Se il tema è la leggerezza, leggerezza legata all’amore, il dialogo dovrà partire da una serie di considerazioni che di battuta in battuta si alimenteranno grazie al dialogo, grazie all’altro interlocutore che tenterà di mettere in dubbio le tesi esposte dal personaggio, dubbi che piano piano verranno annullati. L’interlocutore non potrà limitarsi a dire cose tipo “Cosa vuoi dire Sara, finisci!” oppure “Invece cosa?”. Non potrà neanche dire “Non credi più nell’amore?” perché una domanda del genere è piatta, non dice nulla, in definitiva, del personaggio che la pronuncia. Inoltre, in un contesto più generale, non porta avanti minimamente la storia, perché fin dalla partenza si sarebbe dovuto dare per scontato che “non crede più nell’amore” ed è proprio per questo che il dialogo prende vita, perché non crede più nell’amore e vuole capirci qualcosa. Probabilmente non doveva nascere come domanda dell’interlocutore ma proprio come affermazione del personaggio. Non l’interlocutore che chiede “non credi più nell’amore?” piuttosto il personaggio che afferma la domanda in forma di risposta “ho avuto tante storie, l’amore nasceva già morto”. Economizzare, anche questo è essenziale, economizzare le parole.
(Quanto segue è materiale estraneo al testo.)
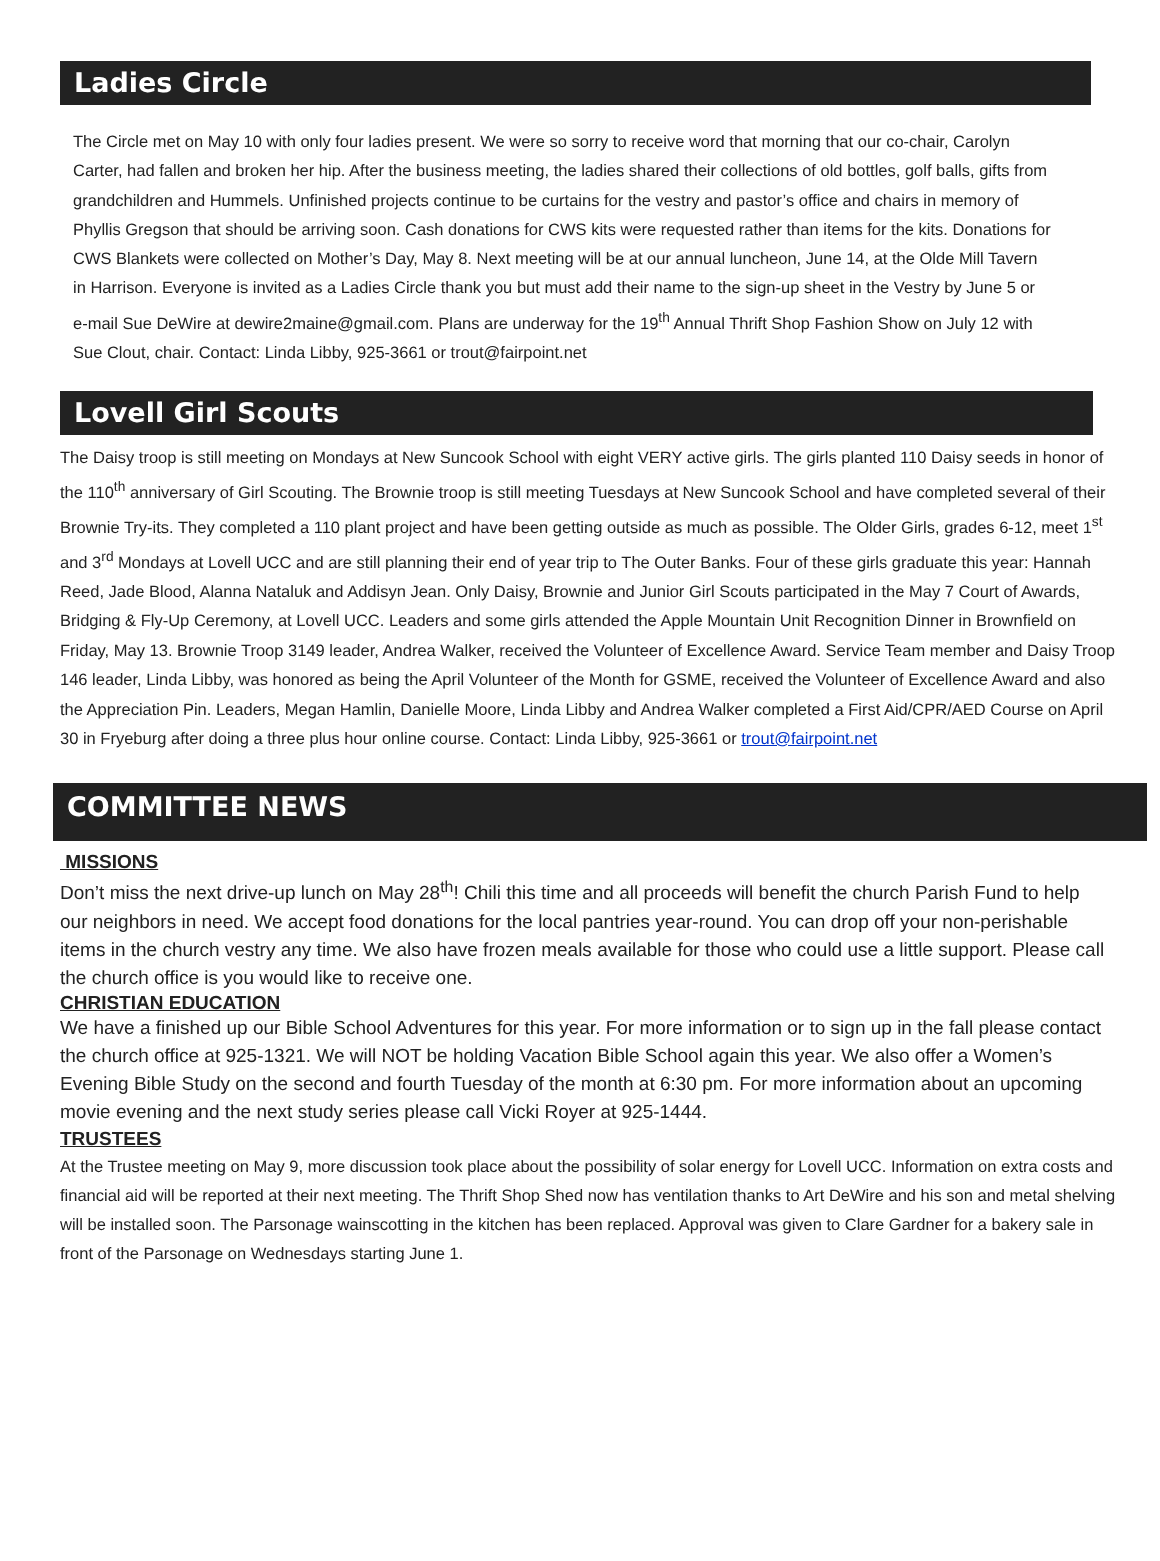Ladies Circle
The Circle met on May 10 with only four ladies present. We were so sorry to receive word that morning that our co-chair, Carolyn Carter, had fallen and broken her hip. After the business meeting, the ladies shared their collections of old bottles, golf balls, gifts from grandchildren and Hummels. Unfinished projects continue to be curtains for the vestry and pastor’s office and chairs in memory of Phyllis Gregson that should be arriving soon. Cash donations for CWS kits were requested rather than items for the kits. Donations for CWS Blankets were collected on Mother’s Day, May 8. Next meeting will be at our annual luncheon, June 14, at the Olde Mill Tavern in Harrison. Everyone is invited as a Ladies Circle thank you but must add their name to the sign-up sheet in the Vestry by June 5 or e-mail Sue DeWire at dewire2maine@gmail.com. Plans are underway for the 19<sup>th</sup> Annual Thrift Shop Fashion Show on July 12 with Sue Clout, chair. Contact: Linda Libby, 925-3661 or trout@fairpoint.net
Lovell Girl Scouts
The Daisy troop is still meeting on Mondays at New Suncook School with eight VERY active girls. The girls planted 110 Daisy seeds in honor of the 110<sup>th</sup> anniversary of Girl Scouting. The Brownie troop is still meeting Tuesdays at New Suncook School and have completed several of their Brownie Try-its. They completed a 110 plant project and have been getting outside as much as possible. The Older Girls, grades 6-12, meet 1<sup>st</sup> and 3<sup>rd</sup> Mondays at Lovell UCC and are still planning their end of year trip to The Outer Banks. Four of these girls graduate this year: Hannah Reed, Jade Blood, Alanna Nataluk and Addisyn Jean. Only Daisy, Brownie and Junior Girl Scouts participated in the May 7 Court of Awards, Bridging & Fly-Up Ceremony, at Lovell UCC. Leaders and some girls attended the Apple Mountain Unit Recognition Dinner in Brownfield on Friday, May 13. Brownie Troop 3149 leader, Andrea Walker, received the Volunteer of Excellence Award. Service Team member and Daisy Troop 146 leader, Linda Libby, was honored as being the April Volunteer of the Month for GSME, received the Volunteer of Excellence Award and also the Appreciation Pin. Leaders, Megan Hamlin, Danielle Moore, Linda Libby and Andrea Walker completed a First Aid/CPR/AED Course on April 30 in Fryeburg after doing a three plus hour online course. Contact: Linda Libby, 925-3661 or trout@fairpoint.net
COMMITTEE NEWS
MISSIONS
Don’t miss the next drive-up lunch on May 28<sup>th</sup>! Chili this time and all proceeds will benefit the church Parish Fund to help our neighbors in need. We accept food donations for the local pantries year-round. You can drop off your non-perishable items in the church vestry any time. We also have frozen meals available for those who could use a little support. Please call the church office is you would like to receive one.
CHRISTIAN EDUCATION
We have a finished up our Bible School Adventures for this year. For more information or to sign up in the fall please contact the church office at 925-1321. We will NOT be holding Vacation Bible School again this year. We also offer a Women’s Evening Bible Study on the second and fourth Tuesday of the month at 6:30 pm. For more information about an upcoming movie evening and the next study series please call Vicki Royer at 925-1444.
TRUSTEES
At the Trustee meeting on May 9, more discussion took place about the possibility of solar energy for Lovell UCC. Information on extra costs and financial aid will be reported at their next meeting. The Thrift Shop Shed now has ventilation thanks to Art DeWire and his son and metal shelving will be installed soon. The Parsonage wainscotting in the kitchen has been replaced. Approval was given to Clare Gardner for a bakery sale in front of the Parsonage on Wednesdays starting June 1.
Se riesci a sintetizzare due passaggi di frasi in un solo passaggio, significa che stavi sprecando parole e facendo perdere tempo al lettore. 

Quando scriviamo un dialogo dobbiamo sempre chiederci: il nostro personaggio sta (attraverso il dialogo) inseguendo il proprio obiettivo? Sta cercando di ottenerlo? A qualunque costo? La necessità di sapere quella data informazione deve sempre essere vista come necessità di sopravvivenza. Senza quella informazione, il personaggio si sentirà morire, perché se non è così, il lettore perderà interesse, ma il personaggio stesso si rifiuterà di esporsi nelle pagine, si vergognerà di doversi porre in modo piatto e scatterà la sindrome della pagina bianca. Se volete invitare un amico in casa, non potete presentargli la cena dicendogli che mangerà alimenti scongelati e tavernello in brick. Lui si rifiuterà di venire. Prospettategli una cena sopraffina, fresca e con bevande all’altezza. Vedrete che la pagina si riempirà di personaggi che vorranno venire a cena a casa vostra. 
Una domanda che dobbiamo farci  ogni volta che scriviamo una battuta: sta dicendo qualcosa il cui unico scopo è raggiungere il proprio obiettivo, la propria necessità? In caso affermativo, allora, il dialogo è sui binari giusti. 
Il dialogo è il personaggio. Il dialogo è una prosecuzione del carattere, delle necessità del personaggio. Con il dialogo ne  tratteggiamo la personalità.